Items in a dataset:
━━━━━━━━
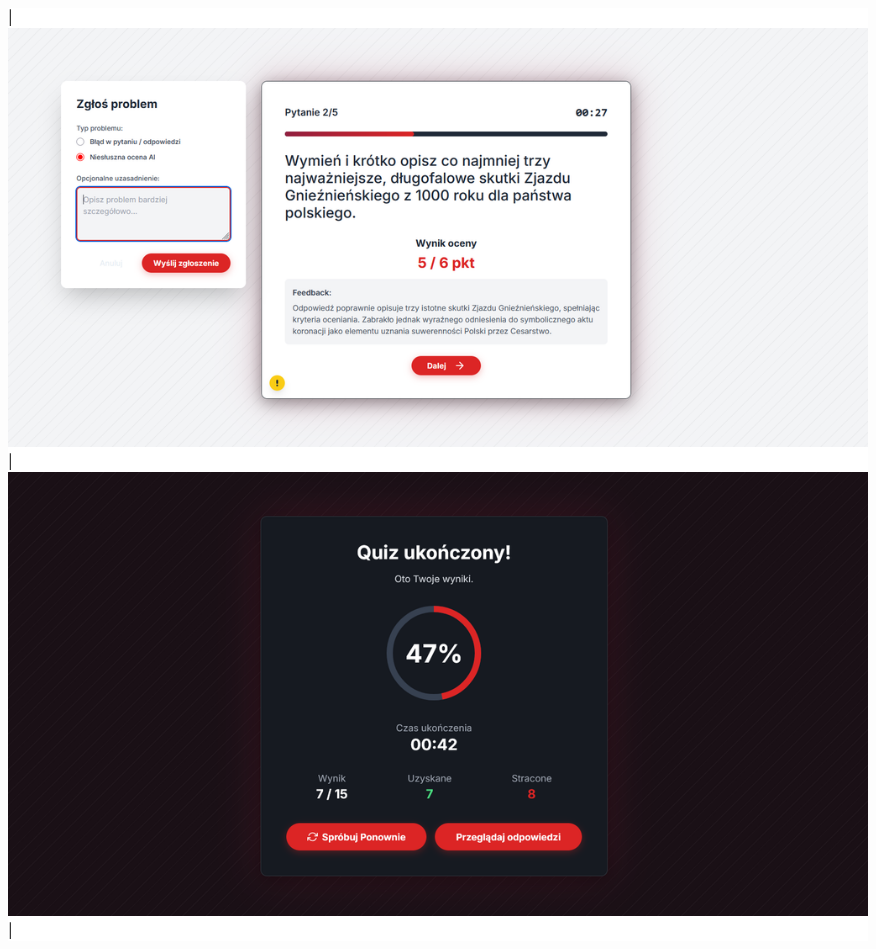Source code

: | ![Ocena AI i zgłaszanie błędów](./.github/assets/preview_llm_and_report.png) | ![Ekran wyników](./.github/assets/preview_results.png) |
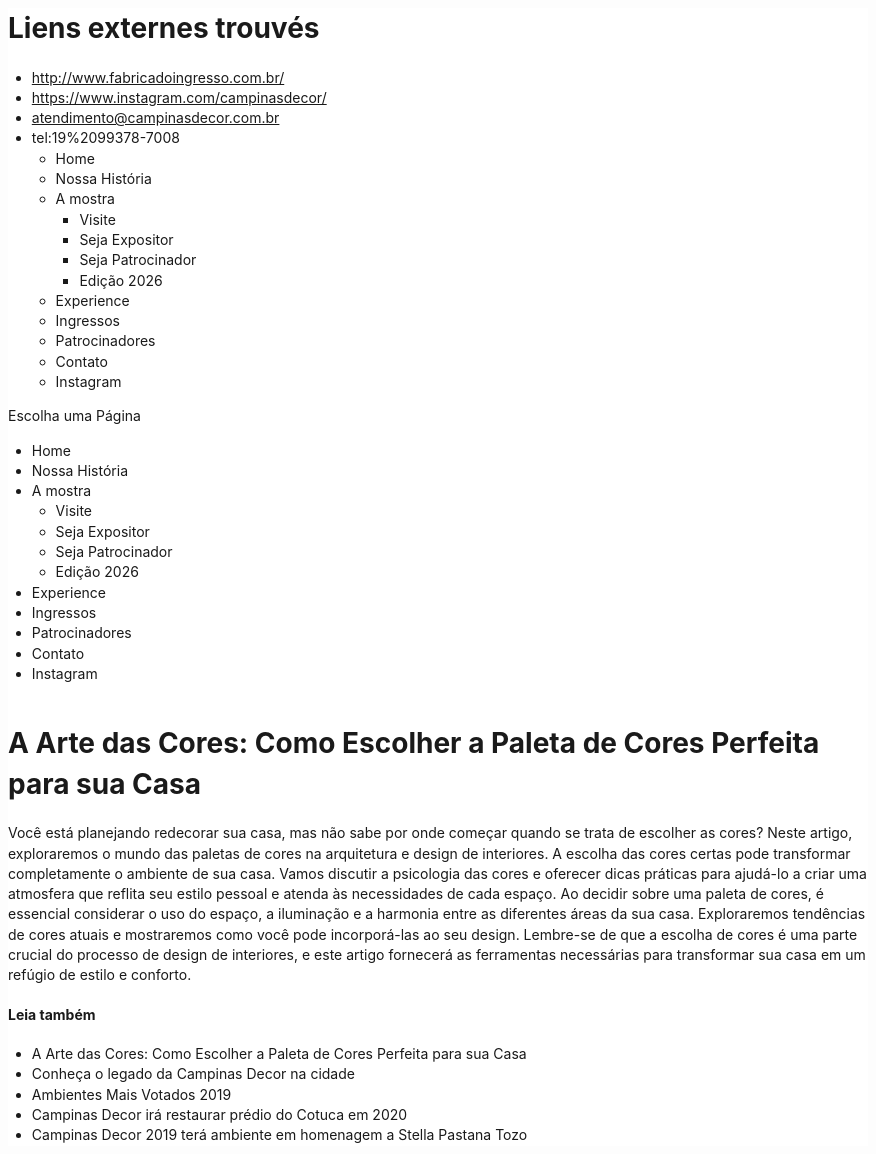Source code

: 
# Liens externes trouvés
- http://www.fabricadoingresso.com.br/
- https://www.instagram.com/campinasdecor/
- atendimento@campinasdecor.com.br
- tel:19%2099378-7008
  * Home
  * Nossa História
  * A mostra
    * Visite
    * Seja Expositor
    * Seja Patrocinador
    * Edição 2026
  * Experience
  * Ingressos
  * Patrocinadores
  * Contato
  * Instagram


Escolha uma Página
  * Home
  * Nossa História
  * A mostra
    * Visite
    * Seja Expositor
    * Seja Patrocinador
    * Edição 2026
  * Experience
  * Ingressos
  * Patrocinadores
  * Contato
  * Instagram


# A Arte das Cores: Como Escolher a Paleta de Cores Perfeita para sua Casa
Você está planejando redecorar sua casa, mas não sabe por onde começar quando se trata de escolher as cores? Neste artigo, exploraremos o mundo das paletas de cores na arquitetura e design de interiores. A escolha das cores certas pode transformar completamente o ambiente de sua casa. Vamos discutir a psicologia das cores e oferecer dicas práticas para ajudá-lo a criar uma atmosfera que reflita seu estilo pessoal e atenda às necessidades de cada espaço.
Ao decidir sobre uma paleta de cores, é essencial considerar o uso do espaço, a iluminação e a harmonia entre as diferentes áreas da sua casa. Exploraremos tendências de cores atuais e mostraremos como você pode incorporá-las ao seu design. Lembre-se de que a escolha de cores é uma parte crucial do processo de design de interiores, e este artigo fornecerá as ferramentas necessárias para transformar sua casa em um refúgio de estilo e conforto.
#### Leia também
  * A Arte das Cores: Como Escolher a Paleta de Cores Perfeita para sua Casa
  * Conheça o legado da Campinas Decor na cidade
  * Ambientes Mais Votados 2019
  * Campinas Decor irá restaurar prédio do Cotuca em 2020
  * Campinas Decor 2019 terá ambiente em homenagem a Stella Pastana Tozo

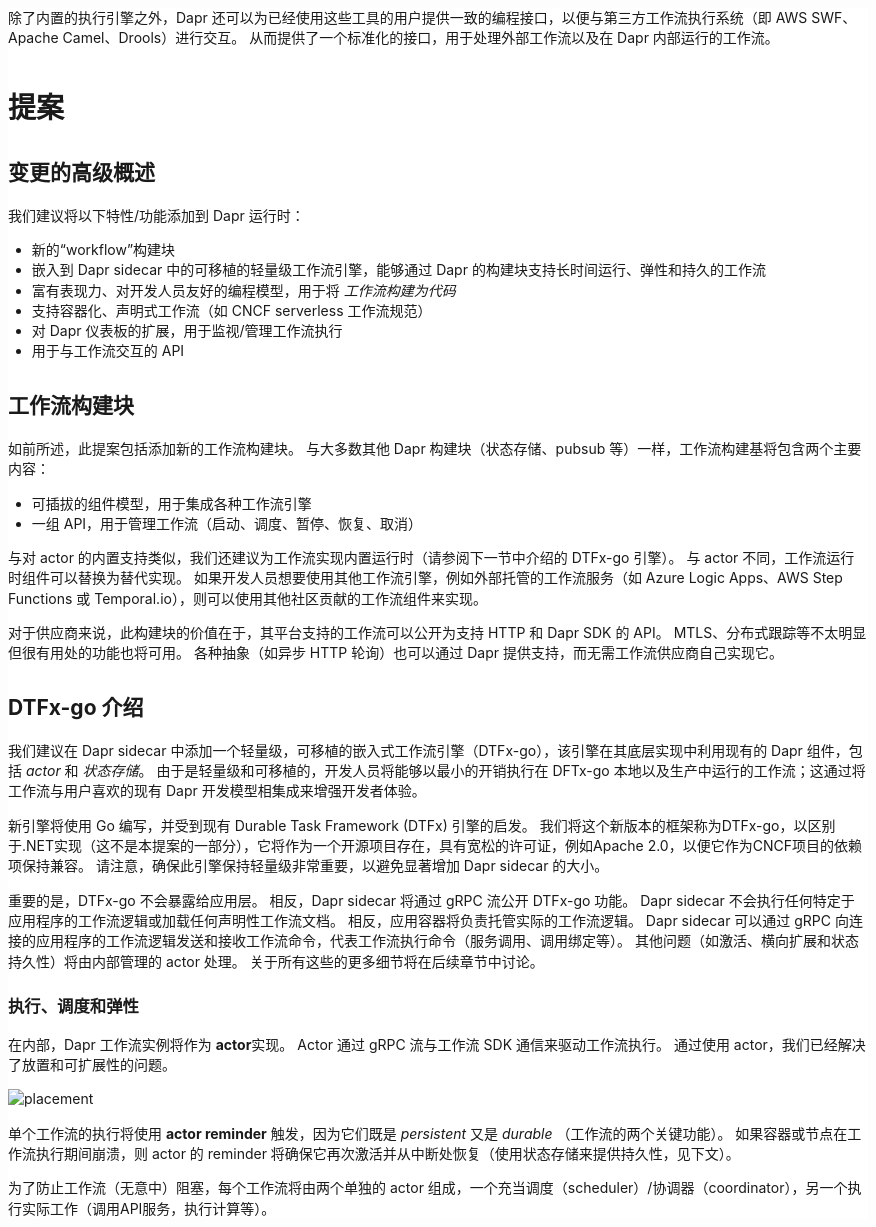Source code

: 除了内置的执行引擎之外，Dapr 还可以为已经使用这些工具的用户提供一致的编程接口，以便与第三方工作流执行系统（即 AWS SWF、Apache Camel、Drools）进行交互。 从而提供了一个标准化的接口，用于处理外部工作流以及在 Dapr 内部运行的工作流。

# 提案

## 变更的高级概述

我们建议将以下特性/功能添加到 Dapr 运行时：

* 新的“workflow”构建块
* 嵌入到 Dapr sidecar 中的可移植的轻量级工作流引擎，能够通过 Dapr 的构建块支持长时间运行、弹性和持久的工作流
* 富有表现力、对开发人员友好的编程模型，用于将 _工作流构建为代码_
* 支持容器化、声明式工作流（如 CNCF serverless 工作流规范）
* 对 Dapr 仪表板的扩展，用于监视/管理工作流执行
* 用于与工作流交互的 API

## 工作流构建块

如前所述，此提案包括添加新的工作流构建块。 与大多数其他 Dapr 构建块（状态存储、pubsub 等）一样，工作流构建基将包含两个主要内容：

* 可插拔的组件模型，用于集成各种工作流引擎
* 一组 API，用于管理工作流（启动、调度、暂停、恢复、取消）

与对 actor 的内置支持类似，我们还建议为工作流实现内置运行时（请参阅下一节中介绍的 DTFx-go 引擎）。 与 actor 不同，工作流运行时组件可以替换为替代实现。 如果开发人员想要使用其他工作流引擎，例如外部托管的工作流服务（如 Azure Logic Apps、AWS Step Functions 或 Temporal.io），则可以使用其他社区贡献的工作流组件来实现。

对于供应商来说，此构建块的价值在于，其平台支持的工作流可以公开为支持 HTTP 和 Dapr SDK 的 API。 MTLS、分布式跟踪等不太明显但很有用处的功能也将可用。 各种抽象（如异步 HTTP 轮询）也可以通过 Dapr 提供支持，而无需工作流供应商自己实现它。


## DTFx-go 介绍

我们建议在 Dapr sidecar 中添加一个轻量级，可移植的嵌入式工作流引擎（DTFx-go），该引擎在其底层实现中利用现有的 Dapr 组件，包括 _actor_ 和 _状态存储_。 由于是轻量级和可移植的，开发人员将能够以最小的开销执行在 DFTx-go 本地以及生产中运行的工作流；这通过将工作流与用户喜欢的现有 Dapr 开发模型相集成来增强开发者体验。

新引擎将使用 Go 编写，并受到现有 Durable Task Framework (DTFx) 引擎的启发。 我们将这个新版本的框架称为DTFx-go，以区别于.NET实现（这不是本提案的一部分），它将作为一个开源项目存在，具有宽松的许可证，例如Apache 2.0，以便它作为CNCF项目的依赖项保持兼容。 请注意，确保此引擎保持轻量级非常重要，以避免显著增加 Dapr sidecar 的大小。

重要的是，DTFx-go 不会暴露给应用层。 相反，Dapr sidecar 将通过 gRPC 流公开 DTFx-go 功能。 Dapr sidecar 不会执行任何特定于应用程序的工作流逻辑或加载任何声明性工作流文档。 相反，应用容器将负责托管实际的工作流逻辑。 Dapr sidecar 可以通过 gRPC 向连接的应用程序的工作流逻辑发送和接收工作流命令，代表工作流执行命令（服务调用、调用绑定等）。 其他问题（如激活、横向扩展和状态持久性）将由内部管理的 actor 处理。 关于所有这些的更多细节将在后续章节中讨论。


### 执行、调度和弹性

在内部，Dapr 工作流实例将作为 **actor**实现。 Actor 通过 gRPC 流与工作流 SDK 通信来驱动工作流执行。 通过使用 actor，我们已经解决了放置和可扩展性的问题。

![placement](images/placement.png)

单个工作流的执行将使用 **actor reminder** 触发，因为它们既是 _persistent_ 又是 _durable_ （工作流的两个关键功能）。 如果容器或节点在工作流执行期间崩溃，则 actor 的 reminder 将确保它再次激活并从中断处恢复（使用状态存储来提供持久性，见下文）。

为了防止工作流（无意中）阻塞，每个工作流将由两个单独的 actor 组成，一个充当调度（scheduler）/协调器（coordinator），另一个执行实际工作（调用API服务，执行计算等）。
━━━━━━━━
Written task
Render the lines starting at the one containing "我们建议将以下特性/功能添加到 Dapr 运行时：" and ending at the one containing "## DTFx-go 介绍" as a Markdown table with two columns, Row and Text, where Row numbers each line in order and Text holds that line. Omit blank lines.

Solution for this problem
| Row | Text |
|---|---|
| 1 | 我们建议将以下特性/功能添加到 Dapr 运行时： |
| 2 | * 新的“workflow”构建块 |
| 3 | * 嵌入到 Dapr sidecar 中的可移植的轻量级工作流引擎，能够通过 Dapr 的构建块支持长时间运行、弹性和持久的工作流 |
| 4 | * 富有表现力、对开发人员友好的编程模型，用于将 _工作流构建为代码_ |
| 5 | * 支持容器化、声明式工作流（如 CNCF serverless 工作流规范） |
| 6 | * 对 Dapr 仪表板的扩展，用于监视/管理工作流执行 |
| 7 | * 用于与工作流交互的 API |
| 8 | ## 工作流构建块 |
| 9 | 如前所述，此提案包括添加新的工作流构建块。 与大多数其他 Dapr 构建块（状态存储、pubsub 等）一样，工作流构建基将包含两个主要内容： |
| 10 | * 可插拔的组件模型，用于集成各种工作流引擎 |
| 11 | * 一组 API，用于管理工作流（启动、调度、暂停、恢复、取消） |
| 12 | 与对 actor 的内置支持类似，我们还建议为工作流实现内置运行时（请参阅下一节中介绍的 DTFx-go 引擎）。 与 actor 不同，工作流运行时组件可以替换为替代实现。 如果开发人员想要使用其他工作流引擎，例如外部托管的工作流服务（如 Azure Logic Apps、AWS Step Functions 或 Temporal.io），则可以使用其他社区贡献的工作流组件来实现。 |
| 13 | 对于供应商来说，此构建块的价值在于，其平台支持的工作流可以公开为支持 HTTP 和 Dapr SDK 的 API。 MTLS、分布式跟踪等不太明显但很有用处的功能也将可用。 各种抽象（如异步 HTTP 轮询）也可以通过 Dapr 提供支持，而无需工作流供应商自己实现它。 |
| 14 | ## DTFx-go 介绍 |